- Page excerpt:
I actually did have a problem with the DT board on my 'just out of warranty' 720p set last January but got Panny to pay for the repair anyway. Saved me $700. Panny makes some nice plasma TVs.


----------



## ceyancey (Jan 3, 2008)

I read on the A/V Forum that their is a firmware upgrade for the Samsung some DLP models that should fix the problem. You can find the free upgrade on the Samsung website.


----------



## erosroadie (Jan 9, 2007)

ceyancey said:


> I read on the A/V Forum that their is a firmware upgrade for the Samsung some DLP models that should fix the problem. You can find the free upgrade on the Samsung website.


Yanceymon:

Are you referring to the problem recently posted for SAMSUNG 720P DLPs?


----------



## dbconsultant (Sep 13, 2005)

Tom Robertson said:


> Welcome to the forums, bleedgreenandgold! :welcome_s
> 
> (ignore my current blasphemous avatar, normally it is my family or Packers during the season. Alas, lost a fantasy football bet.)
> 
> ...


That's really a sad avatar, Tom! You gotta be more careful with your betting!


----------



## erosroadie (Jan 9, 2007)

ceyancey said:


> I read on the A/V Forum that their is a firmware upgrade for the Samsung some DLP models that should fix the problem. You can find the free upgrade on the Samsung website.


Thanks. I checked the website, but my model Sammy DLP was not one of the ones with a firmware upgrade option.


----------

- Given data:

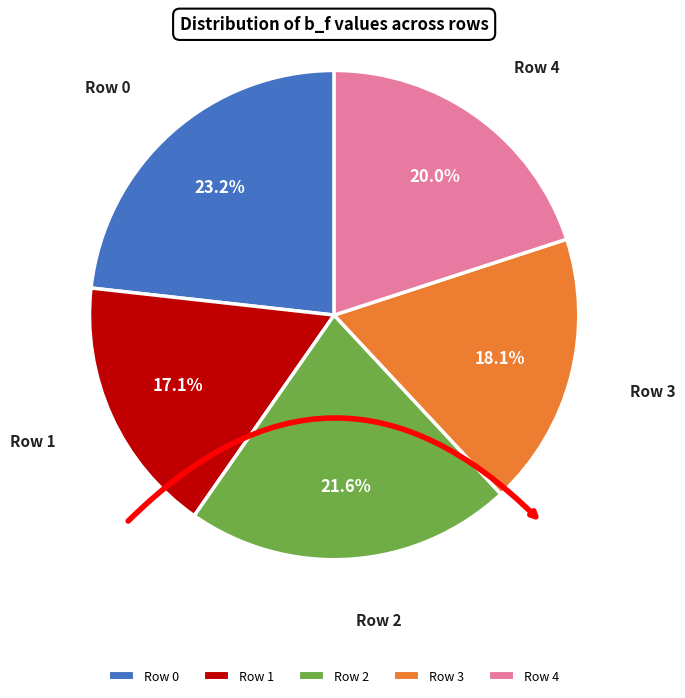

Which category has the smallest portion of the pie?

Row 1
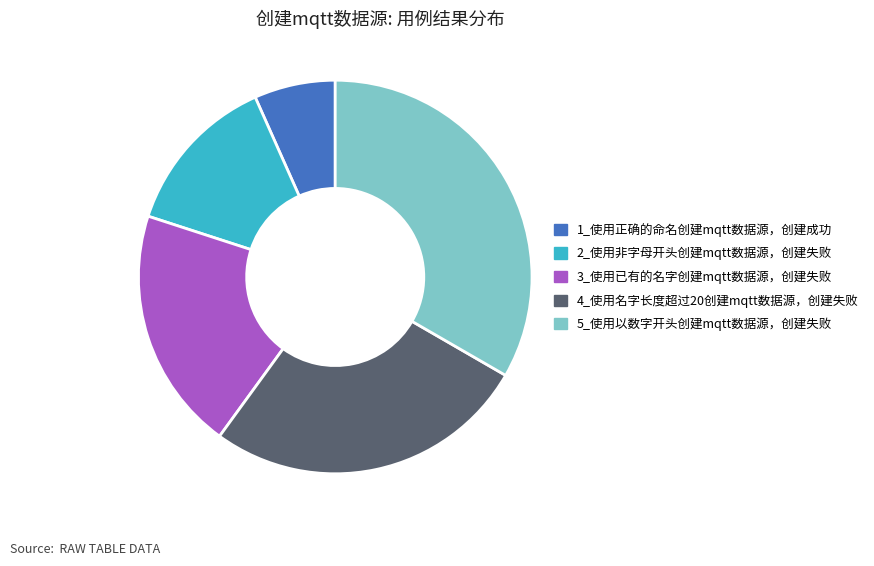

Is the sum of 2_使用非字母开头创建mqtt数据源，创建失败 and 1_使用正确的命名创建mqtt数据源，创建成功 greater than half?

No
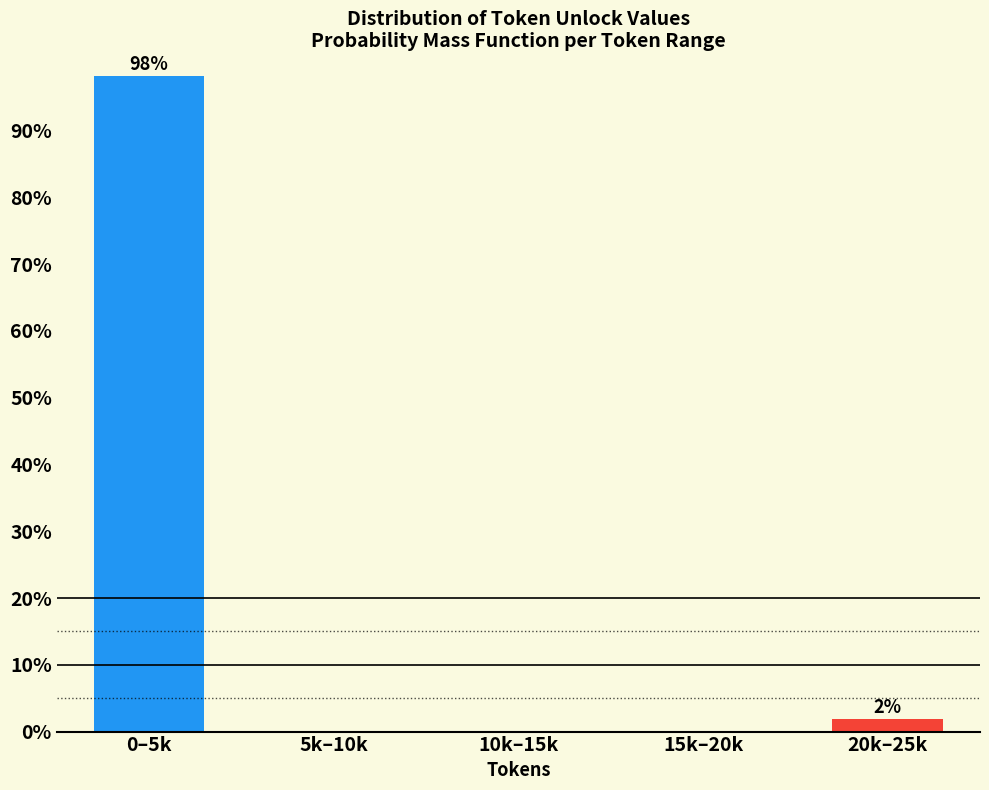

Reading left to right, what are all the values shown in this chart?

0–5k=98.1	5k–10k=0.0	10k–15k=0.0	15k–20k=0.0	20k–25k=1.9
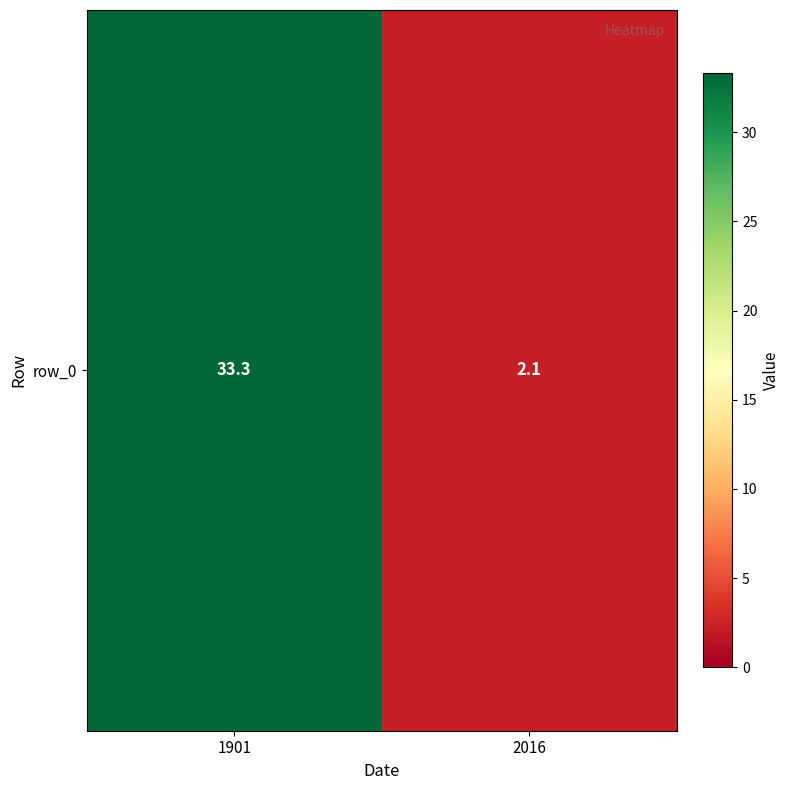

At which label is the value closest to 17?

2016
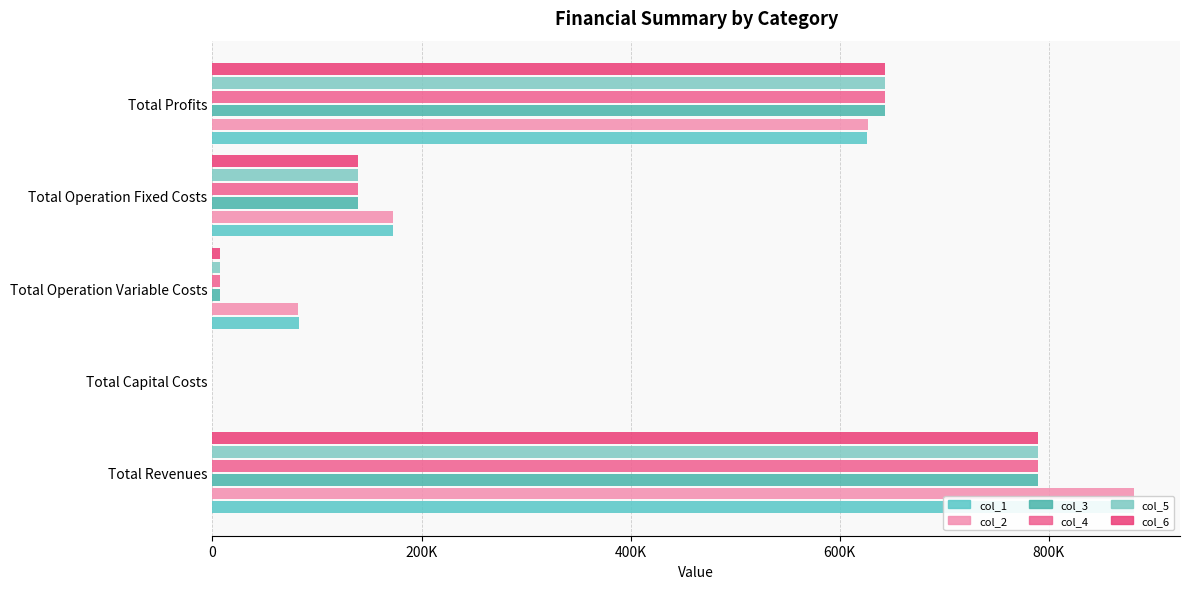

How many bars are there in each group?

6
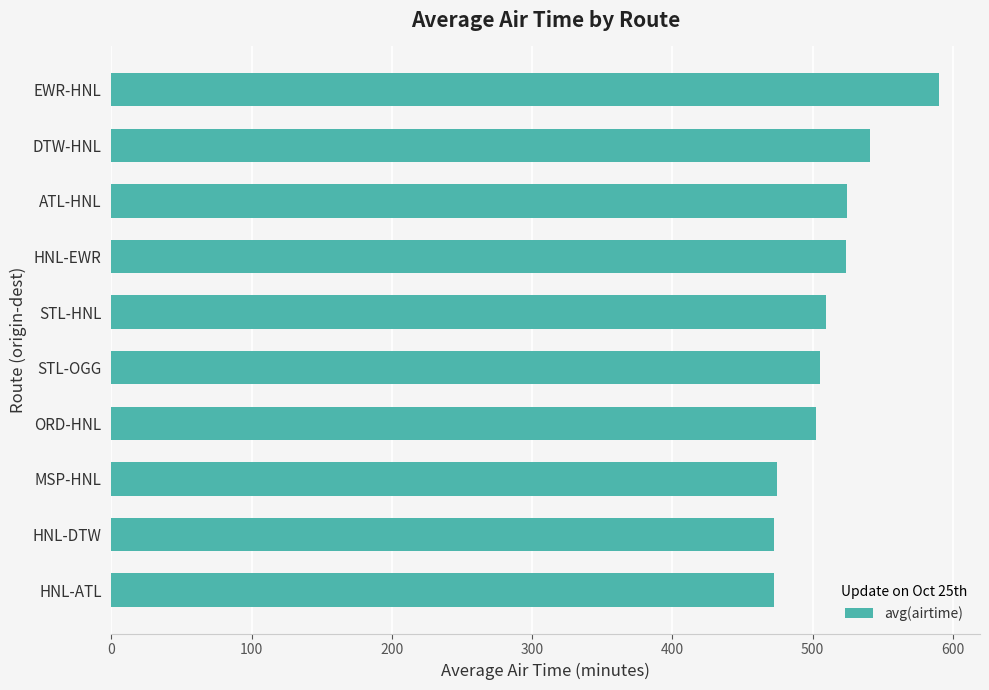

How many data points are less than 509?

5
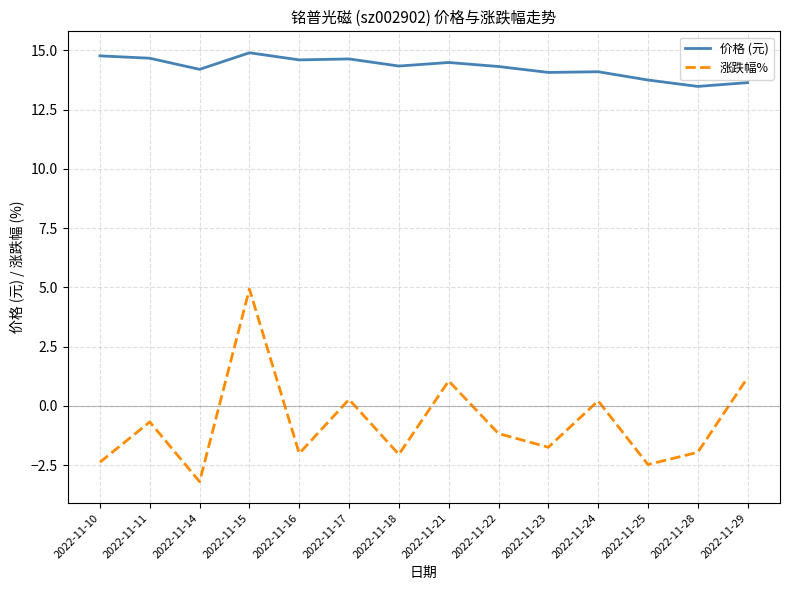

The value of 涨跌幅% at 2022-11-15 is 4.9. True or false?

True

- Work instructions:
Could you change "DT board" to "main board" in the TV forum thread from "I actually did" to "nice plasma TVs."? You won't need the listing for this.

- Solution to the exercise:
I actually did have a problem with the main board on my 'just out of warranty' 720p set last January but got Panny to pay for the repair anyway. Saved me $700. Panny makes some nice plasma TVs.